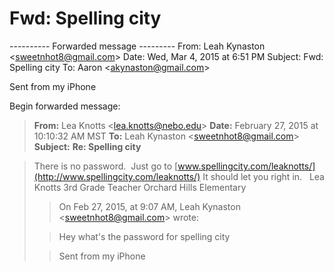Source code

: # Fwd: Spelling city

\---------- Forwarded message ---------
From: Leah Kynaston <[sweetnhot8@gmail.com](mailto:sweetnhot8@gmail.com)\>
Date: Wed, Mar 4, 2015 at 6:51 PM
Subject: Fwd: Spelling city
To: Aaron <[akynaston@gmail.com](mailto:akynaston@gmail.com)\>

Sent from my iPhone

Begin forwarded message:

> **From:** Lea Knotts <[lea.knotts@nebo.edu](mailto:lea.knotts@nebo.edu)\>
> **Date:** February 27, 2015 at 10:10:32 AM MST
> **To:** Leah Kynaston <[sweetnhot8@gmail.com](mailto:sweetnhot8@gmail.com)\>
> **Subject:** **Re: Spelling city**

> There is no password.  Just go to [www.spellingcity.com/leaknotts/](http://www.spellingcity.com/leaknotts/)
> It should let you right in.  
> Lea Knotts
> 3rd Grade Teacher
> Orchard Hills Elementary
> 
> > On Feb 27, 2015, at 9:07 AM, Leah Kynaston <[sweetnhot8@gmail.com](mailto:sweetnhot8@gmail.com)\> wrote:
> 
> > 
> 
> > Hey what's the password for spelling city
> 
> > 
> 
> > Sent from my iPhone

————————

Problem to work on:
Which lines in the items above contain the word "Sent", matching case exactly? Show each of those lines in full.

The completed task:
Sent from my iPhone
> > Sent from my iPhone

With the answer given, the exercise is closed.